This post is sponsored by Celgene Corporation to review and share information about a new app to help children understand their mother’s breast cancer diagnosis called The Magic Tree. All opinions and thoughts are my own.
When I sat my kids down to tell them I had cancer, it was hard. I didn’t have any resources on how to describe what was going on. I didn’t know how I would handle it, and forget about how to help them handle it.
Of course, as a mom, I had to be stoic and positive that I would beat it and that all would be OK, but that it would take time to get there without really knowing what that “time” meant
I wished there was a way to communicate with them that they could understand. At 9 and 6, they were not yet able to handle terminology or be told to look things up on their own. I was on my own. I just knew that the treatment hospital had suggested I tell them as soon as possible and not let them hear about it by someone else or by innuendo. I got it and know how smart my kids are (all kids now come out smart) but I had no idea how to address this topic.
Celgene came up with an app called The Magic Tree and it is something that I wish had been around when I was diagnosed. It uses child-like explanations, with a glossary, videos and games to help explain a cancer diagnosis. It is a free app available for iPhones and Androids which you can download right now by clicking here The Magic Tree or from the App Store or Google Play Store.
It takes the child and parent through the four different levels. The home where the discussion is centered around “Is it my fault?” is so age appropriate, as most kids blame themselves for everything. The app also offers a library for a child to look things up about cancer. It talks about sharing your feelings a lot. We definitely needed that for one of my kids.
The next level is about “Can you catch cancer?” Again, it reiterates about sharing feelings and understanding that others might say, “Oh cancer, people die,” and that this is not always true. The third level is “What is cancer?”
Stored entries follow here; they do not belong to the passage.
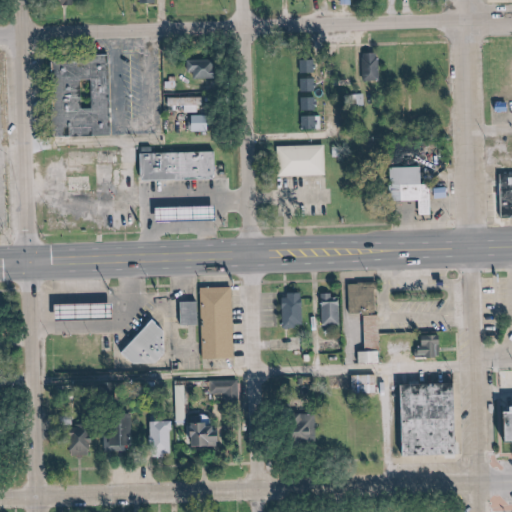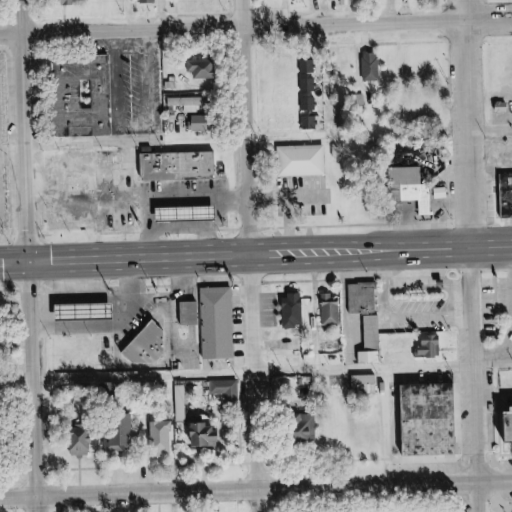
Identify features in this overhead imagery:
building: (69, 0)
building: (152, 1)
road: (261, 28)
road: (5, 35)
building: (308, 66)
building: (372, 66)
building: (203, 69)
building: (309, 85)
building: (74, 94)
building: (84, 98)
building: (194, 101)
building: (311, 103)
building: (312, 122)
building: (203, 123)
road: (8, 152)
building: (297, 160)
building: (304, 160)
building: (175, 164)
building: (180, 165)
building: (404, 187)
building: (413, 187)
building: (500, 194)
building: (508, 195)
gas station: (188, 214)
building: (190, 214)
road: (255, 251)
road: (243, 255)
road: (19, 256)
road: (462, 256)
traffic signals: (20, 260)
building: (363, 298)
building: (294, 309)
building: (333, 309)
building: (89, 310)
building: (87, 311)
building: (185, 313)
building: (214, 321)
building: (214, 323)
building: (373, 340)
building: (140, 346)
building: (151, 346)
building: (431, 346)
road: (489, 364)
road: (356, 369)
road: (137, 377)
road: (13, 381)
building: (364, 385)
building: (228, 388)
building: (182, 403)
building: (427, 418)
building: (432, 418)
building: (310, 426)
building: (503, 427)
road: (380, 428)
building: (508, 429)
building: (208, 431)
building: (162, 436)
building: (0, 441)
building: (85, 441)
road: (269, 489)
road: (455, 498)
road: (13, 499)
road: (483, 510)
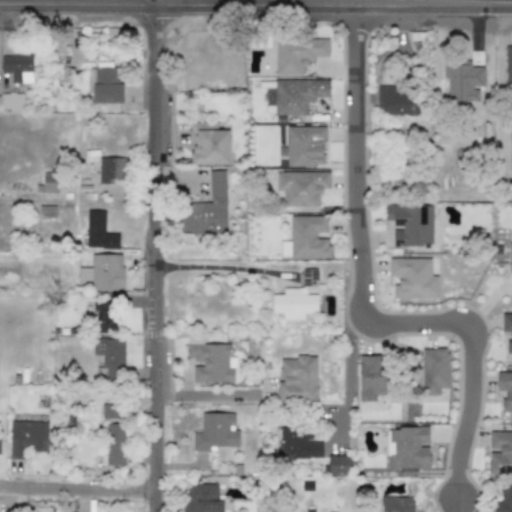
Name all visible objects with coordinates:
road: (254, 1)
road: (256, 1)
building: (297, 54)
building: (298, 54)
building: (508, 63)
building: (508, 64)
building: (16, 67)
building: (17, 67)
building: (105, 86)
building: (106, 87)
building: (297, 95)
building: (297, 95)
building: (397, 101)
building: (11, 102)
building: (12, 102)
building: (398, 102)
building: (207, 144)
building: (208, 144)
building: (305, 145)
building: (305, 146)
building: (110, 169)
building: (111, 169)
building: (49, 183)
building: (49, 184)
building: (300, 187)
building: (301, 187)
building: (207, 206)
building: (207, 207)
building: (46, 211)
building: (46, 212)
building: (409, 224)
building: (410, 224)
building: (98, 232)
building: (99, 232)
building: (307, 237)
building: (308, 238)
building: (284, 249)
road: (150, 256)
building: (510, 257)
building: (510, 259)
road: (217, 265)
building: (106, 272)
building: (107, 272)
building: (309, 277)
building: (309, 277)
building: (413, 278)
building: (413, 278)
building: (293, 303)
building: (293, 304)
road: (359, 310)
building: (102, 314)
building: (102, 315)
building: (507, 329)
building: (507, 329)
building: (109, 356)
building: (110, 356)
building: (210, 363)
building: (211, 363)
building: (434, 374)
building: (435, 374)
building: (371, 377)
building: (371, 377)
building: (296, 379)
building: (296, 379)
road: (350, 379)
building: (504, 388)
building: (505, 389)
road: (202, 397)
building: (110, 410)
building: (110, 411)
building: (215, 432)
building: (215, 432)
building: (27, 437)
building: (27, 438)
building: (297, 443)
building: (298, 444)
building: (113, 445)
building: (113, 445)
building: (408, 449)
building: (408, 449)
building: (500, 452)
building: (500, 453)
building: (336, 465)
building: (336, 465)
road: (75, 489)
building: (201, 498)
building: (202, 498)
building: (503, 498)
building: (503, 499)
building: (397, 504)
building: (397, 504)
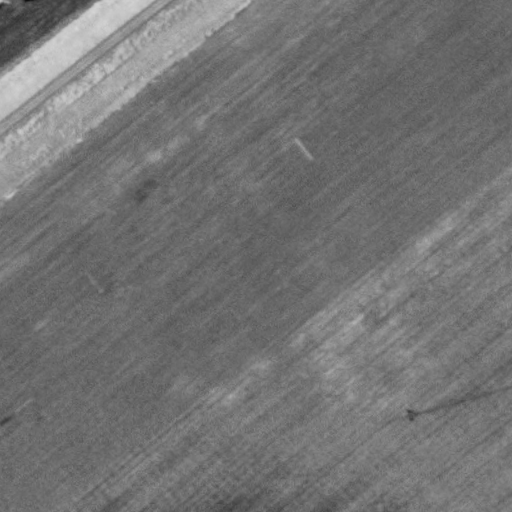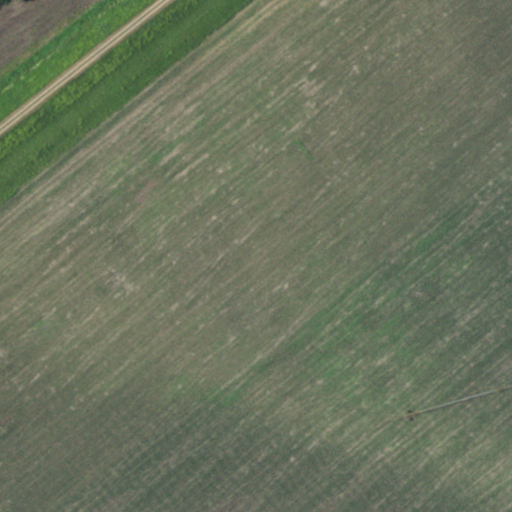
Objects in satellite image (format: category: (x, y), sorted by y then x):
road: (83, 66)
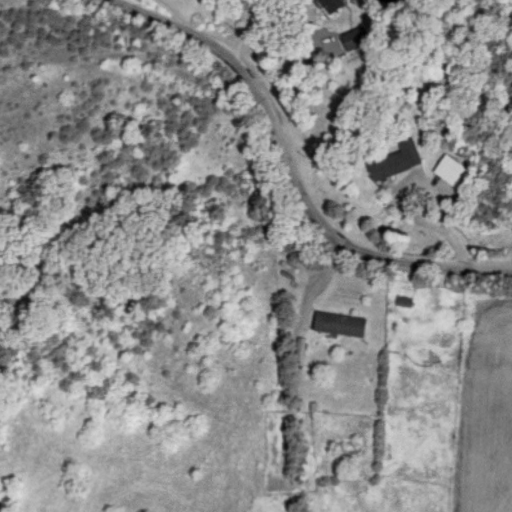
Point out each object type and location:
building: (332, 5)
building: (356, 39)
building: (397, 161)
road: (289, 170)
building: (452, 171)
building: (341, 324)
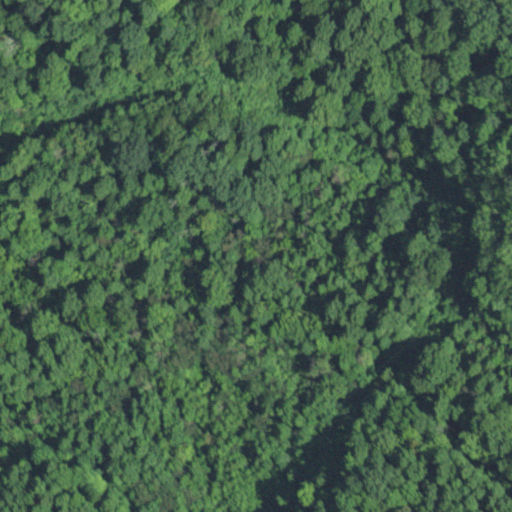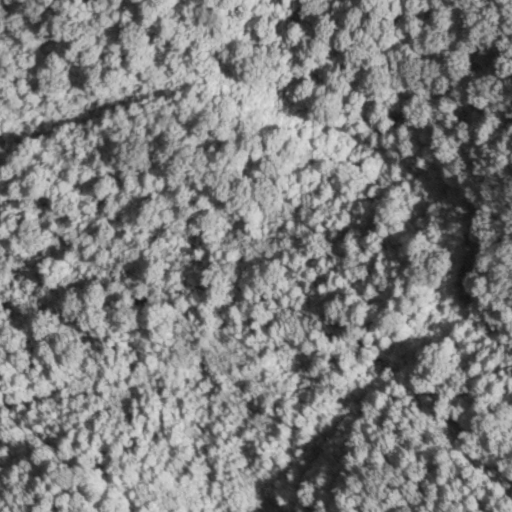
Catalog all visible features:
road: (101, 366)
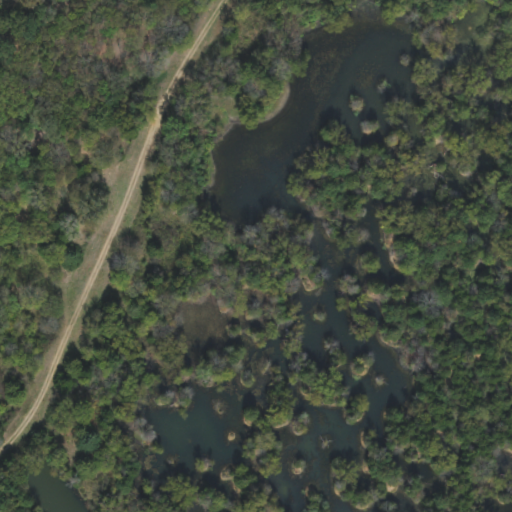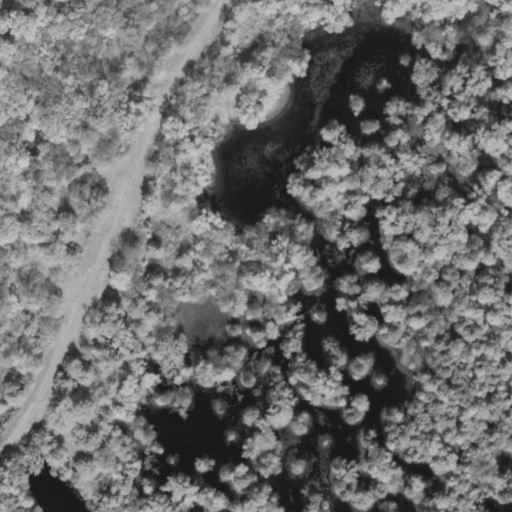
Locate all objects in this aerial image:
road: (35, 34)
road: (114, 228)
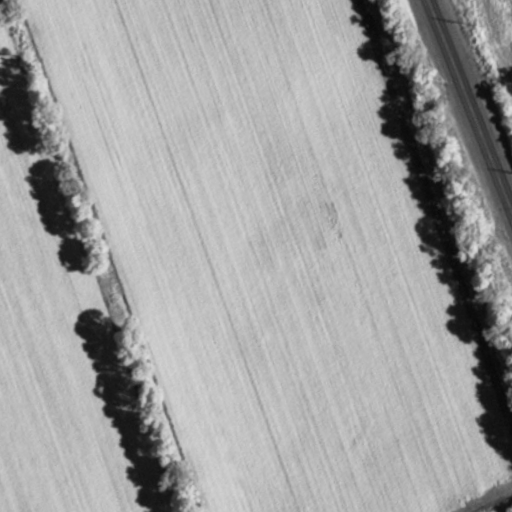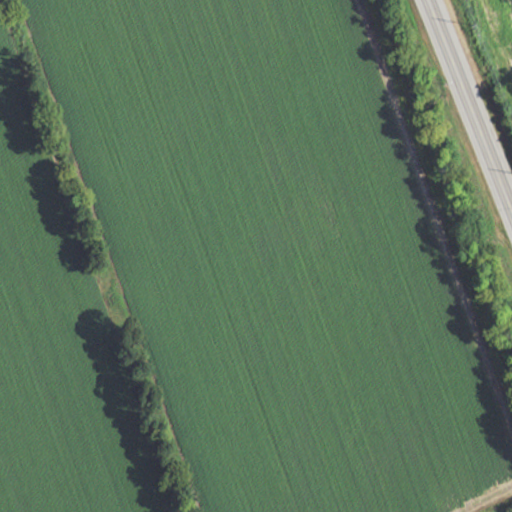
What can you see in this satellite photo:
road: (471, 104)
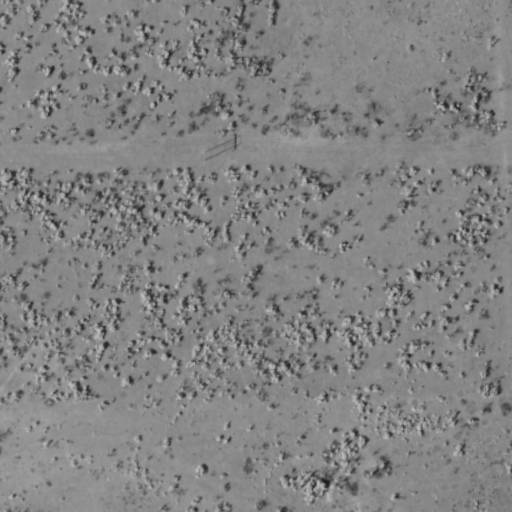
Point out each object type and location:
power tower: (200, 155)
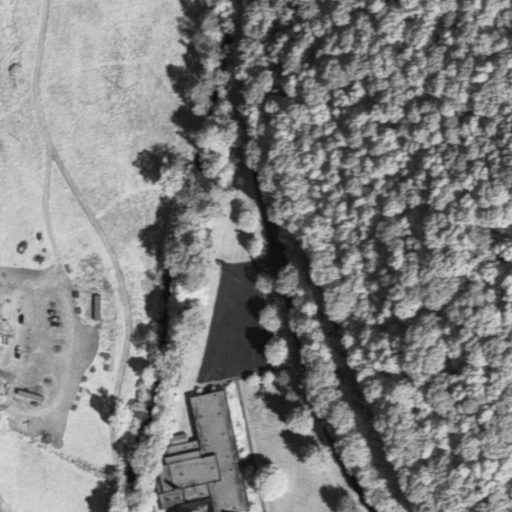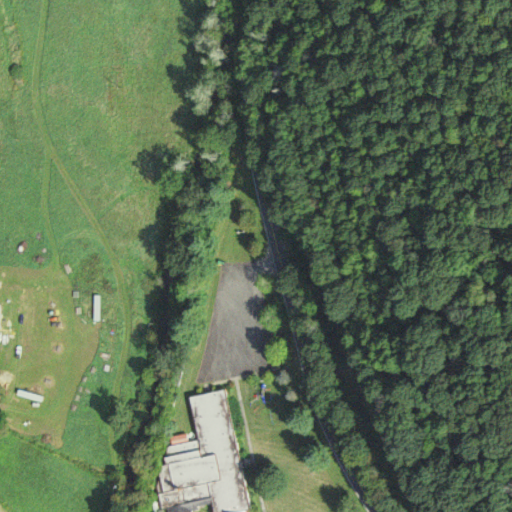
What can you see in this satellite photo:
road: (278, 264)
road: (109, 504)
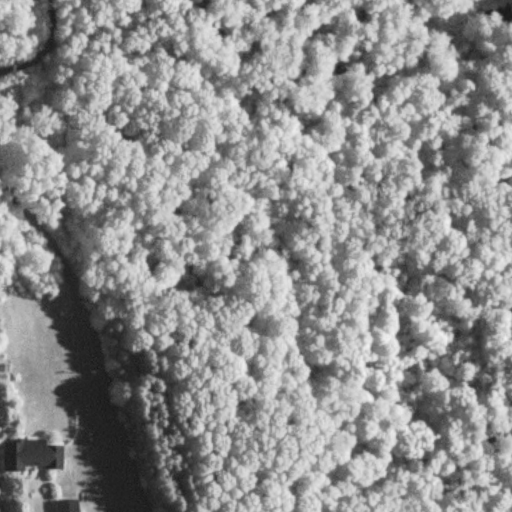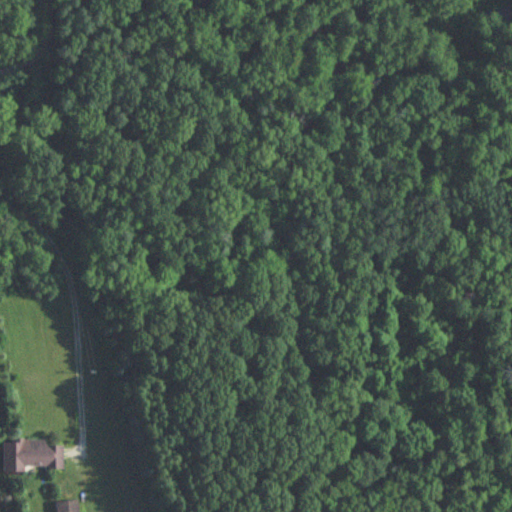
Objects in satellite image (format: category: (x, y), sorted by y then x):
road: (26, 215)
building: (29, 457)
building: (65, 508)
While I liked it, I did find it a little jarring because it mentions how fast cancer grows and how it can spread to distant places. On the one hand, the activist in me loves this because ⅓ of patients with early stage cancer become stage 4, but it was a bit scary for my kids because they both asked, “Wait, that did not happen with you, did it?” It was good though because it did allow me to explain that my cancer did not spread beyond my lymph nodes. I find it hard, still, to explain to a now 7- and 10-year-old what could happen regarding cancer and me.
Fourth level is “How do you treat breast cancer?” This was very informative about how the cells get out of control and what can be done. The order of treatment was a bit off - chemotherapy, I think, would always be done before radiation and sometimes surgery is not done before chemotherapy and some folks do not get chemo, etc. But, all in all, it was informative and helpful to explain how it goes. Each section talks about the love mom still has for the child and how you can still spend time together no matter what.
Each level also has games to break up the heaviness of the topics, which I (and my kids) liked. I would like to see the mom with a little girl, in addition to the boy and maybe moms that looks like other moms, too. Perhaps future iterations will have different moms/kids for each of the 4 sections? Just a thought to make it more diverse.
All in all, this is a great tool to use for families who have a mom diagnosed with breast cancer. It can help explain tough things for both the mom, family and the kids! Thanks, Celgene!